--- START ---

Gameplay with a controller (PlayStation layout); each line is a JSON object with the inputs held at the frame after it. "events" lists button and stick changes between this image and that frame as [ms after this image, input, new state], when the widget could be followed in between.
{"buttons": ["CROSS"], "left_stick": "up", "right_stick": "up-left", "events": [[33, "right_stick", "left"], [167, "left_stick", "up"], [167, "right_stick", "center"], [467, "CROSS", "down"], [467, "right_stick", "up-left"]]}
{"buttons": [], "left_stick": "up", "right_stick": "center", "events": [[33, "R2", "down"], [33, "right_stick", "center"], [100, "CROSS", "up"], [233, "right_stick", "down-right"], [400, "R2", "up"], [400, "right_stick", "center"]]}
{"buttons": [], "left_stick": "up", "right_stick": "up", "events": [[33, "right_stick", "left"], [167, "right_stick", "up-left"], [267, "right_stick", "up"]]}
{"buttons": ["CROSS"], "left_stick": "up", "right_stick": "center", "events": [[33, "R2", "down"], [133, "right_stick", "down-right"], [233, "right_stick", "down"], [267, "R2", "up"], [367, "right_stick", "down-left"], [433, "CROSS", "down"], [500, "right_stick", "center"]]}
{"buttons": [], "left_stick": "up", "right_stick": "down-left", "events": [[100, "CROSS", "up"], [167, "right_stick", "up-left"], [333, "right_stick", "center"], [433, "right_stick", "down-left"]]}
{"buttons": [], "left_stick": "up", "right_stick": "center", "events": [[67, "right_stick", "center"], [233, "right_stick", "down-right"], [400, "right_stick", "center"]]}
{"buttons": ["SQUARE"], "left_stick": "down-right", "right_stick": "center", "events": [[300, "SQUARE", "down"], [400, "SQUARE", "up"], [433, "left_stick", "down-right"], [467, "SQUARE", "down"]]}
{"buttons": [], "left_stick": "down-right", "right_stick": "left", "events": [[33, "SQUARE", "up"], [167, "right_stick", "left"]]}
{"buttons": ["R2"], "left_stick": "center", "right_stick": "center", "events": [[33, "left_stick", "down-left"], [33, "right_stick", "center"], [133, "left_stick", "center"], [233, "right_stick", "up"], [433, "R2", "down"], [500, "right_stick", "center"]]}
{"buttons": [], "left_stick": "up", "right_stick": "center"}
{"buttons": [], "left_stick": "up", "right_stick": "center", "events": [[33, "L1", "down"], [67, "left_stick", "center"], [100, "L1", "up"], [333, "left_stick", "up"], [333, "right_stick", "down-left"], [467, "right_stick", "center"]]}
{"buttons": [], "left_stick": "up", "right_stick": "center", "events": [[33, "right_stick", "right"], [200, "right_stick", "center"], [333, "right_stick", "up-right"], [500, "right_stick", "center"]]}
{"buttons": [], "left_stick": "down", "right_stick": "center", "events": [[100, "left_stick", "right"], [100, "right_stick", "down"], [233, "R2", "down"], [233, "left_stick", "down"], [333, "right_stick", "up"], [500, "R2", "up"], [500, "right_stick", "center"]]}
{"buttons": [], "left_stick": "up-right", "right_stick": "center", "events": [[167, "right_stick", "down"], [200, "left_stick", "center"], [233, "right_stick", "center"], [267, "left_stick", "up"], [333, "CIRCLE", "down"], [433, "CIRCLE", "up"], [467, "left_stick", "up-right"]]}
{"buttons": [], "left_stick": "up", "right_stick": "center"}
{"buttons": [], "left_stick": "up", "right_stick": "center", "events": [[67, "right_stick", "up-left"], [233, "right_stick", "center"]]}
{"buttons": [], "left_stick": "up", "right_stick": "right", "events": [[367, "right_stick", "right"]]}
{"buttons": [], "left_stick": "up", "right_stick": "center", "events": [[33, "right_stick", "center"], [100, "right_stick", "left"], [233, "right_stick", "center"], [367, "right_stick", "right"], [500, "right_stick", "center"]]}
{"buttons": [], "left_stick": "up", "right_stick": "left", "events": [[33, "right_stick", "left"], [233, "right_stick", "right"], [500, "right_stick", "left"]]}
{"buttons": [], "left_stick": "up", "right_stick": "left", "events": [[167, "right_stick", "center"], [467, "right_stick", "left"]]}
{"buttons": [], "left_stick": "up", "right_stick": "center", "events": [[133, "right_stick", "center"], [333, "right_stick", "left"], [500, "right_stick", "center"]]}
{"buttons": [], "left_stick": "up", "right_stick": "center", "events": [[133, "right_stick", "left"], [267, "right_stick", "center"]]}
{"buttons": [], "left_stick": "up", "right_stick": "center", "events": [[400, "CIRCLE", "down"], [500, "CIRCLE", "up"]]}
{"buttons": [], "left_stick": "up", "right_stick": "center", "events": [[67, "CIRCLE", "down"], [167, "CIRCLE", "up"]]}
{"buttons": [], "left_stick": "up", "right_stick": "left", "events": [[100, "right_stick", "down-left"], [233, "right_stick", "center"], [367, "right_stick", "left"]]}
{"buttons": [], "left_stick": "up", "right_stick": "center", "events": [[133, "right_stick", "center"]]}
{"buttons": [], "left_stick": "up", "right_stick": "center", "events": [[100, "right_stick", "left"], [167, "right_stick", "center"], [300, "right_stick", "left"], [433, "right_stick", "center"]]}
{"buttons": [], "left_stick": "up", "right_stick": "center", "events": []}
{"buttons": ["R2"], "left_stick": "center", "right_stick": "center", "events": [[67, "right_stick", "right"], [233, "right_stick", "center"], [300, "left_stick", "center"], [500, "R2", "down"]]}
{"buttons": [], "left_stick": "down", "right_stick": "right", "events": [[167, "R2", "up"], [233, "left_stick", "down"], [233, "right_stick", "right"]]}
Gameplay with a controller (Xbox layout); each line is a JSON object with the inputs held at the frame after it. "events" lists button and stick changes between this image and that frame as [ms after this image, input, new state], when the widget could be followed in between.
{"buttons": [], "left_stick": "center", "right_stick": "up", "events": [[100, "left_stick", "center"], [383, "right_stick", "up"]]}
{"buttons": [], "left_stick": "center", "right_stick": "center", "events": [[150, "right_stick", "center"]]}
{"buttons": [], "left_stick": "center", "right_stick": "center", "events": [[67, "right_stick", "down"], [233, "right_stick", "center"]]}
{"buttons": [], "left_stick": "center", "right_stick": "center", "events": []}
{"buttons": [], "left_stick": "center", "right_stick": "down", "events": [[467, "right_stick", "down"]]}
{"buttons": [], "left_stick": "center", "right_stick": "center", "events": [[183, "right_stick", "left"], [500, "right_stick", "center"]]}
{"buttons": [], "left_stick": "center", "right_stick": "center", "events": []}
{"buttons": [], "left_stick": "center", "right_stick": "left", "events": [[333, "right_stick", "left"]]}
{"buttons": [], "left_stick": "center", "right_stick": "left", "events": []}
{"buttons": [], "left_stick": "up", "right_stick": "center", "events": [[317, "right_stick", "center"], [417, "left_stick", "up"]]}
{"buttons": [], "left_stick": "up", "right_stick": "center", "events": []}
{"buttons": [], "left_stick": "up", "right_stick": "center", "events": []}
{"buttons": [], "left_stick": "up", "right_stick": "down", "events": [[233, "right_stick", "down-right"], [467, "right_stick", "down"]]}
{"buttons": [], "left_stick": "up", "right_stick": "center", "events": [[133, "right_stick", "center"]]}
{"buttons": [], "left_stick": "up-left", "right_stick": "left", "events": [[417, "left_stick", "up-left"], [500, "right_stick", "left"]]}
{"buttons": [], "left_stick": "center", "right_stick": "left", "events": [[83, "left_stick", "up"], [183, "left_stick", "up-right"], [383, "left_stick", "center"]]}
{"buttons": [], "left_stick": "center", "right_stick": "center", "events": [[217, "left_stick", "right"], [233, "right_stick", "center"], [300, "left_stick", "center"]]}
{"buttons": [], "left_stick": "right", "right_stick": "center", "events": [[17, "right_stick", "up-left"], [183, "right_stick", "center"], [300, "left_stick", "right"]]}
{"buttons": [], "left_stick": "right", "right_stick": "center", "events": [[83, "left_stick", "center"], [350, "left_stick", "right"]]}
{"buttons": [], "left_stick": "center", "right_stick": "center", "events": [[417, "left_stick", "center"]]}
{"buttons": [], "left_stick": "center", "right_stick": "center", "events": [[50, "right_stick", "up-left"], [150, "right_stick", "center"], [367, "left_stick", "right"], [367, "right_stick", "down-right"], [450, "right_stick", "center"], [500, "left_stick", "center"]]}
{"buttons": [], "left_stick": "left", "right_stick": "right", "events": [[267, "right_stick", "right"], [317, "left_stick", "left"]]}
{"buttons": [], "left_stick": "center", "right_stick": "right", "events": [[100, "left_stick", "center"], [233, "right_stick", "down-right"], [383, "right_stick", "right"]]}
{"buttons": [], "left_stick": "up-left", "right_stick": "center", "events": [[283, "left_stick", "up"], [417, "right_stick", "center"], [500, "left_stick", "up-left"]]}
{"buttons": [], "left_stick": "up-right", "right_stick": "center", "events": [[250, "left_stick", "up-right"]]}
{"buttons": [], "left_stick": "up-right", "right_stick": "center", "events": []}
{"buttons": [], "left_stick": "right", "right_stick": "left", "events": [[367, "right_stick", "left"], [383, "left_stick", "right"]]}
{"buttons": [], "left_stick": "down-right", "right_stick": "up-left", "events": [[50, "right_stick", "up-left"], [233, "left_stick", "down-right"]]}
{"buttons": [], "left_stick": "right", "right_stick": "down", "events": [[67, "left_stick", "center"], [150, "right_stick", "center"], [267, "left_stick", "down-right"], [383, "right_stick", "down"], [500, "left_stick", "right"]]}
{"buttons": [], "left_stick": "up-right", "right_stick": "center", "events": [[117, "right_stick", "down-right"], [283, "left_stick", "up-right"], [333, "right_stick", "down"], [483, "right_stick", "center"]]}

--- END ---

:: TASK INSTRUCTIONS ::
What lines in the listing contain "controller"? Copy them all.

:: TASK SOLUTION ::
Gameplay with a controller (PlayStation layout); each line is a JSON object with the inputs held at the frame after it. "events" lists button and stick changes between this image and that frame as [ms after this image, input, new state], when the widget could be followed in between.
Gameplay with a controller (Xbox layout); each line is a JSON object with the inputs held at the frame after it. "events" lists button and stick changes between this image and that frame as [ms after this image, input, new state], when the widget could be followed in between.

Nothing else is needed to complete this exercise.